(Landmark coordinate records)
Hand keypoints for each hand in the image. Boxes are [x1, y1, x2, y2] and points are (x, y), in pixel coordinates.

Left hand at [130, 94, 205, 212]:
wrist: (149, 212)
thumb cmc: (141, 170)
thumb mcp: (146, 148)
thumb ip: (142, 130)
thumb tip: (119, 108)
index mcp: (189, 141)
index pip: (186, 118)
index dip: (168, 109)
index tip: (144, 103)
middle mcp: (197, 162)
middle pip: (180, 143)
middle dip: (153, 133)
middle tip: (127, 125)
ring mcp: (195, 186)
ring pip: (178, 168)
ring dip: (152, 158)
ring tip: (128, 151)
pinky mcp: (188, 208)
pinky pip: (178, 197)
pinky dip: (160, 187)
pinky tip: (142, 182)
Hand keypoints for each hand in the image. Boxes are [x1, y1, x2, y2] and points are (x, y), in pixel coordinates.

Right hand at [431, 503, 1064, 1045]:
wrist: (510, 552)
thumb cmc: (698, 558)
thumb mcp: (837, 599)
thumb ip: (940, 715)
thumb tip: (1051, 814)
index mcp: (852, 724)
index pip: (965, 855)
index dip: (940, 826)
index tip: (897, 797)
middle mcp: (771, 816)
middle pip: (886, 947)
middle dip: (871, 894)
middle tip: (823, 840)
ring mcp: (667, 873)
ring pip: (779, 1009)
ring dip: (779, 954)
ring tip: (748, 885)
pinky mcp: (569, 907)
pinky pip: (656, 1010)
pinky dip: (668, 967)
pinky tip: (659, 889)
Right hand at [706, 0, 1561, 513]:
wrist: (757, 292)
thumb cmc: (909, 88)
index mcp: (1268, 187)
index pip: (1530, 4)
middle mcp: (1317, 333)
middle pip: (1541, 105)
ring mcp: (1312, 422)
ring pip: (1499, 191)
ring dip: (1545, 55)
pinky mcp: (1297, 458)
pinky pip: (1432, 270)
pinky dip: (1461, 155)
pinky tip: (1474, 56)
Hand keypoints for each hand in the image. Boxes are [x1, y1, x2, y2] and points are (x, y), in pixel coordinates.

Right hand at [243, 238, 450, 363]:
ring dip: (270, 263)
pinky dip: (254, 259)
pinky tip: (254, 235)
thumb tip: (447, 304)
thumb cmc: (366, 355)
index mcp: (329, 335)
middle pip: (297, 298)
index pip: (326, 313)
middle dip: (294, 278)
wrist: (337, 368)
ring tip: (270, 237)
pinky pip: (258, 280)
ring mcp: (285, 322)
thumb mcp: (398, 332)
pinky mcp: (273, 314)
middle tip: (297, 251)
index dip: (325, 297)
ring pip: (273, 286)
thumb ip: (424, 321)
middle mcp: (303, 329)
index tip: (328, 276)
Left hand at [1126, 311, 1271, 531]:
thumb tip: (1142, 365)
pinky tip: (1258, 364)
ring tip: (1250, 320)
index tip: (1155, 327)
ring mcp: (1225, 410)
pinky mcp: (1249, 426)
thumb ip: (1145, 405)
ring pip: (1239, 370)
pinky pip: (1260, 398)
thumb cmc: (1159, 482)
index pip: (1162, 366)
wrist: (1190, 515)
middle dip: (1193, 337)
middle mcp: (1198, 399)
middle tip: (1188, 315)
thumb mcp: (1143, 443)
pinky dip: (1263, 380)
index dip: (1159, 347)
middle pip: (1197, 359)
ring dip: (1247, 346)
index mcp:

--- WHAT NEEDS TO BE DONE ---
This exercise requires that all of the entries be repeated exactly.

--- SOLUTION BELOW ---
Hand keypoints for each hand in the image. Boxes are [x1, y1, x2, y2] and points are (x, y), in pixel coordinates.

Left hand at [130, 94, 205, 212]:
wrist: (149, 212)
thumb cmc: (141, 170)
thumb mcp: (146, 148)
thumb ip: (142, 130)
thumb tip: (119, 108)
index mcp: (189, 141)
index pip: (186, 118)
index dip: (168, 109)
index tip: (144, 103)
middle mcp: (197, 162)
middle pip: (180, 143)
middle dip: (153, 133)
middle tip: (127, 125)
ring mcp: (195, 186)
ring pip: (178, 168)
ring dip: (152, 158)
ring tip: (128, 151)
pinky mcp: (188, 208)
pinky pip: (178, 197)
pinky dip: (160, 187)
pinky tip: (142, 182)
Hand keypoints for each hand in the image. Boxes are [x1, y1, x2, y2] and points are (x, y), in pixel coordinates.

Right hand at [431, 503, 1064, 1045]:
wrist: (510, 552)
thumb cmc: (698, 558)
thumb mcp: (837, 599)
thumb ip: (940, 715)
thumb tip: (1051, 814)
index mcp: (852, 724)
index pip: (965, 855)
index dip: (940, 826)
index tip: (897, 797)
middle mcp: (771, 816)
middle pip: (886, 947)
middle dip: (871, 894)
middle tip: (823, 840)
ring mcp: (667, 873)
ring pip: (779, 1009)
ring dip: (779, 954)
ring tip: (748, 885)
pinky mcp: (569, 907)
pinky pip: (656, 1010)
pinky dip: (668, 967)
pinky tip: (659, 889)
Right hand at [706, 0, 1561, 513]:
wrist: (757, 292)
thumb cmc: (909, 88)
index mcp: (1268, 187)
index pip: (1530, 4)
middle mcp: (1317, 333)
middle pip: (1541, 105)
ring mcp: (1312, 422)
ring pip: (1499, 191)
ring dip: (1545, 55)
pinky mcp: (1297, 458)
pinky pip: (1432, 270)
pinky dip: (1461, 155)
pinky tip: (1474, 56)
Hand keypoints for each hand in the image. Boxes are [x1, y1, x2, y2] and points are (x, y), in pixel coordinates.

Right hand at [243, 238, 450, 363]:
ring dip: (270, 263)
pinky dip: (254, 259)
pinky tip: (254, 235)
thumb tip: (447, 304)
thumb cmc: (366, 355)
index mcp: (329, 335)
middle pip: (297, 298)
index pip: (326, 313)
middle dip: (294, 278)
wrist: (337, 368)
ring tip: (270, 237)
pinky pip: (258, 280)
ring mcp: (285, 322)
thumb mcp: (398, 332)
pinky mcp: (273, 314)
middle tip: (297, 251)
index dip: (325, 297)
ring pip: (273, 286)
thumb ip: (424, 321)
middle mcp: (303, 329)
index tip: (328, 276)
Left hand at [1126, 311, 1271, 531]:
thumb tip: (1142, 365)
pinky tip: (1258, 364)
ring tip: (1250, 320)
index tip: (1155, 327)
ring mcp: (1225, 410)
pinky mcp: (1249, 426)
thumb ip: (1145, 405)
ring pip: (1239, 370)
pinky pip: (1260, 398)
thumb cmc: (1159, 482)
index pip: (1162, 366)
wrist: (1190, 515)
middle dip: (1193, 337)
middle mcp: (1198, 399)
middle tip: (1188, 315)
thumb mcp: (1143, 443)
pinky dip: (1263, 380)
index dip: (1159, 347)
middle pip: (1197, 359)
ring dip: (1247, 346)
index mcp:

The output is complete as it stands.